Note sys.float_info.min is defined as "minimum positive normalized float". Smaller denormal values are possible, down to 5e-324
Cool, both are very useful. inf for all things python, and float_info.max as a workaround when the earlier doesn't work, for example time.sleep(float("inf")) is not allowed :(
@ladyfafa: sys.maxint is gone in Python 3, see also comments in the other answer and stackoverflow.com/questions/13795758/…
18

sys.maxsize (previously sys.maxint) is not the largest integer supported by python. It's the largest integer supported by python's regular integer type.

5 Comments

+1 This is important. In Py3k, it's nearly meaningless -- it's the point at which Python (transparently!) changes the underlying datatype to long.
@katrielalex: sys.maxint isn't even defined in Python 3, it's called sys.maxsize, which is probably to be preferred in Python 2 as well.
@Scott Griffiths: Not quite. sys.maxsize (introduced in Python 2.6) and sys.maxint are two different things.

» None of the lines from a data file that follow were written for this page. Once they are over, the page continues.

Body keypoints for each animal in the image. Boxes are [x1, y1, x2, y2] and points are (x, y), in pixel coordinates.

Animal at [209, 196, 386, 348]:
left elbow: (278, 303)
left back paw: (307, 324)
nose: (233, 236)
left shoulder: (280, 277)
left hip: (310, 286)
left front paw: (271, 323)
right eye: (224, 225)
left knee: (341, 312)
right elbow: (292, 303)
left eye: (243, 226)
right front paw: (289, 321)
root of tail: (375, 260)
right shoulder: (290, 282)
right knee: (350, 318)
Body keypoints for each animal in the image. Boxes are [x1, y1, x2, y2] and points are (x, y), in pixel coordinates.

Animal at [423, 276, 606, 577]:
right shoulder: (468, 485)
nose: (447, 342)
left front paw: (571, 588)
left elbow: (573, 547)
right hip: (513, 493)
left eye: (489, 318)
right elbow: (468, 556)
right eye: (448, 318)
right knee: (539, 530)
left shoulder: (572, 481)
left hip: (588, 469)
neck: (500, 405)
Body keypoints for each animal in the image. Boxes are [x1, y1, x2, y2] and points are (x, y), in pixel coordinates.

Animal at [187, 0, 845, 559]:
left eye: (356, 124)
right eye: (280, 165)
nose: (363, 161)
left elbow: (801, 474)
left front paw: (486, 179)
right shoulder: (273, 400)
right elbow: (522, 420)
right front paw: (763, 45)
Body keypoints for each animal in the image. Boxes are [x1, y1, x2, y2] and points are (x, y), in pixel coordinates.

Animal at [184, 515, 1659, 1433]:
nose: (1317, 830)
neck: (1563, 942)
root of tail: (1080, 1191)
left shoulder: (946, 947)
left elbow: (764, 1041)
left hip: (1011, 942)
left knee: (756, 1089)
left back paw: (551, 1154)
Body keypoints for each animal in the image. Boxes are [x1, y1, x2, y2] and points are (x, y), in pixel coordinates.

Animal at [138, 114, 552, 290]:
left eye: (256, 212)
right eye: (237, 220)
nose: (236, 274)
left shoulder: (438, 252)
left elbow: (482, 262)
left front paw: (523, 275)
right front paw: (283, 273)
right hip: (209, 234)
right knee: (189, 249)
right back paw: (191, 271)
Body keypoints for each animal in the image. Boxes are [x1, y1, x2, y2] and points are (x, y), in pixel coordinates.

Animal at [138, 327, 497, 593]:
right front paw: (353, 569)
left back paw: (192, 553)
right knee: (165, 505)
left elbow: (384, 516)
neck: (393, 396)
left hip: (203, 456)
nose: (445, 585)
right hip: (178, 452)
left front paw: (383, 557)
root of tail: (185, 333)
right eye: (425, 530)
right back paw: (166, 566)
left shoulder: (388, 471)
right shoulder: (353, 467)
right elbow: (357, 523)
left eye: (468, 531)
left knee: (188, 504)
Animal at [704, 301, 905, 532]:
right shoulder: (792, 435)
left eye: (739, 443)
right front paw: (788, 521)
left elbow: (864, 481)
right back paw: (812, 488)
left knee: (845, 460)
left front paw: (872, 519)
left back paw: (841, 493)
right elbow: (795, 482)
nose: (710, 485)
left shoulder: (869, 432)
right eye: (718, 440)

The first gives the maximum number of objects allowed in a collection (e.g., maximum size of a list, dict, etc.), and corresponds to a signed version of the C size_t type; the second is the point after which the int type switches to long, and is the max value of a C long. On some platforms the two values are different: e.g., on 64-bit Windows, sys.maxsize is 2**63-1 and sys.maxint is 2**31-1.
@Mark Dickinson: Thanks for the correction - I hadn't realised they could ever be different (with 64-bit Python on Snow Leopard they are both 2**63-1).
13

If you are using numpy, you can use dtype 'float128' and get a max float of 10e+4931

>>> np.finfo(np.float128) finfo(resolution=1e-18, min=-1.18973149536e+4932, max=1.18973149536e+4932, dtype=float128) 

Comments

4

In python 3 there is no sys.maxint There is a sys.maxsize

>>> sys.maxsize 2147483647 

That does not mean that the maximum int is limited to 2 billion! It means that the size of the object containing the integer has a maximum size of 2 billion bytes. I.e. a very very large number

For float have a look at sys.float_info

>>> sys.float_info sys.float_info(max=1.7976931348623157e+308, max_exp=1024, max_10_exp=308, min=2.2250738585072014e-308, min_exp=-1021, min_10_exp=-307, dig=15, mant_dig=53, epsilon=2.220446049250313e-16, radix=2, rounds=1) 

And specifically sys.float_info.max

>>> sys.float_info.max 1.7976931348623157e+308 

3 Comments

sys.maxsize gives me 9223372036854775807 ...
I do too. We are on 64 bits now :-)
Congrats! but... "now"? it was time! I think I had 64 bits already back in 2022... Not you?